## PASSAGE SHOWN
* start *
One of those misconceptions that I want to deal with today is the fact that people have this belief that EVs are not suitable for drivers who live in climates that have to deal with winter.
Well, my brother lives in Canada and he deals with winter all the time. He Drives EVs and plug-in hybrids throughout all four seasons as part of his job, and I can tell you that that is largely a misconception because there are certain things that you can do to deal with the limitations that cold weather can have on battery electric driving.
Let’s be honest winter can have impacts on regular gasoline engines too, but in this report, I want to talk about some of those misconceptions as well as show you some tips as to how you can get rid of that misconception and enjoy electrified driving in cold weather or anywhere you want to drive.
In the wintertime it’s important to note that both battery electric plug-in hybrids and regular internal combustion engines are less efficient overall, they have different contributing factors that make them so.
Comparatively speaking an electric car is more efficient than a gasoline car because the electric motor is more efficient at turning the stored electricity into motion than an internal combustion engine would be at converting the chemical energy and gasoline into mechanical engineer which is needed to go forward.
In fact, internal combustion technology which is like a century old is still woofully inefficient, about 60% of the energy from gasoline is turned to heat while only about 20% of that is used to drive the wheels.
In wintertime that serves as an advantage for an internal combustion engine, because that wasted heat can be converted and blown into the cabin and that’s how a gasoline vehicle would heat up the car.
A battery that only loses about 10 percent of the energy and to heat has to struggle to do that since it can’t rely upon the wasted heat, so what it does is it has to manufacture heat.
The heating systems can be a big draw on the range of a car. There have been studies done that can show that the heating in the wintertime can waste as much as 40 percent of the typical range as it would have in optimal weather conditions.
What auto manufacturers are doing nowadays is to heat the vehivle using a heat pump, a heat pump is like the reverse of an air-conditioner. The challenge is when you’re taking the warmth from the air outside and bringing it in is the colder it gets the less efficient it becomes.
So how do you overcome these ideas and how do you overcome these challenges?
* end *
## INFORMATION SUPPLIED
* start *
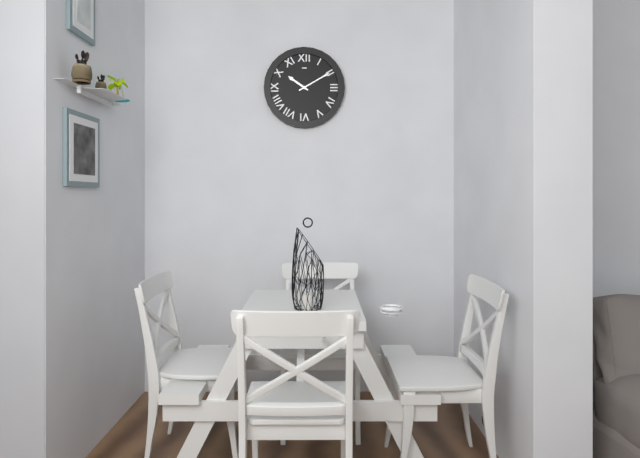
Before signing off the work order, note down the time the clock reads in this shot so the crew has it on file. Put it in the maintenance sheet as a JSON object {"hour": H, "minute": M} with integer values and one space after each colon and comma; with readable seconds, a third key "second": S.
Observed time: {"hour": 10, "minute": 10}
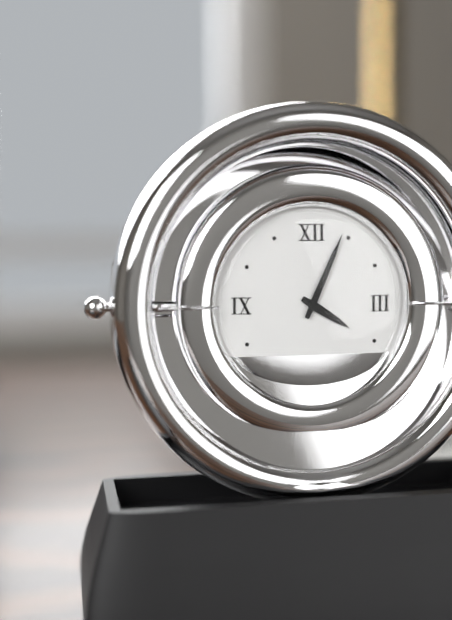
* end *
## WHAT IS REQUIRED
Please output the passage on EVs in cold weather word for word, starting at "The heating systems" and ending at "overcome these challenges?". Rely only on the passage on EVs in cold weather, not on the listing.

## REPLY
The heating systems can be a big draw on the range of a car. There have been studies done that can show that the heating in the wintertime can waste as much as 40 percent of the typical range as it would have in optimal weather conditions.
What auto manufacturers are doing nowadays is to heat the vehivle using a heat pump, a heat pump is like the reverse of an air-conditioner. The challenge is when you’re taking the warmth from the air outside and bringing it in is the colder it gets the less efficient it becomes.
So how do you overcome these ideas and how do you overcome these challenges?